RIOT eventually retreated back to ~$10 (backside of the move) after volume faded and hype died down, leaving plenty of short opportunities. It's easy to feel like you are missing out on a great entry if you wait to short a stock but you are actually protecting yourself. The backside of the move will provide plenty of opportunities to short with set risk.
Notice how the frontside of the move is characterized by high volume and large candles. As the volume fades, the stock makes a few recovery attempts before fizzling back to it's original breakout point.
9. Is It Shortable?
Once you've found a good short setup, you need to make sure you can actually short the stock with your broker. You can't short every stock, especially if you are using a discount broker.

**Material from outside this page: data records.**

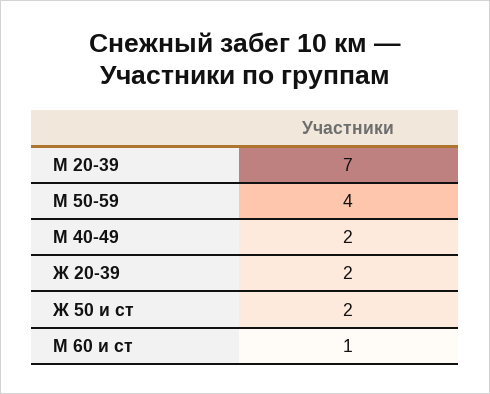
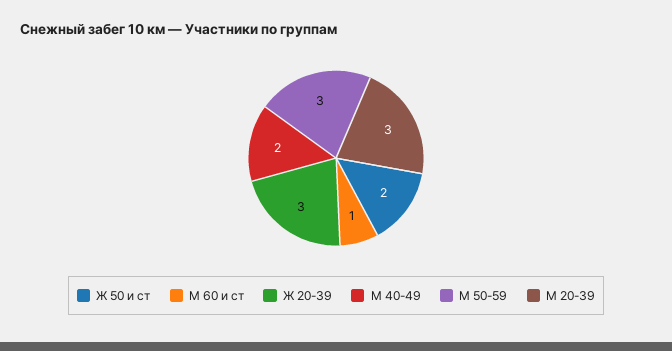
  {
-   "М 20-39": 7,
+   "М 20-39": 3,
-   "М 50-59": 4,
+   "М 50-59": 3,
    "М 40-49": 2,
-   "Ж 20-39": 2,
+   "Ж 20-39": 3,
    "Ж 50 и ст": 2,
    "М 60 и ст": 1
  }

Check to see if your broker has shares to short BEFORE planning the trade. If the shares are "easy-to-borrow", you're in the clear. If the shares are "hard-to-borrow" there will be an additional cost associated with shorting the stock. Once again, it's best to figure this out before the market even opens. If your broker doesn't have shares, you will be unable to short the stock. The last thing you want to do is stalk a ticker all day waiting for the perfect entry only to find out you can't borrow any shares.
Discount brokers like ETRADE and TD Ameritrade cater more towards long traders and will have a limited short inventory. Certain brokers, like Centerpoint Securities and SpeedTrader have more extensive short lists. If short selling becomes a bigger part of your trading strategy, you will want to make sure you have a broker that can accommodate your style.
There are some additional trading fees associated with short selling. When you place a long trade, you simply pay a commission for the trade (and routing fees, when applicable).
When you place a short trade, you may pay locate fees and interest on hard-to-borrow stocks.
What can you do about these additional fees? Absolutely nothing.
Fees and commissions are just the cost of doing business as a trader. These fees should never make or break a trade. If they do, the issue is probably with the trade itself.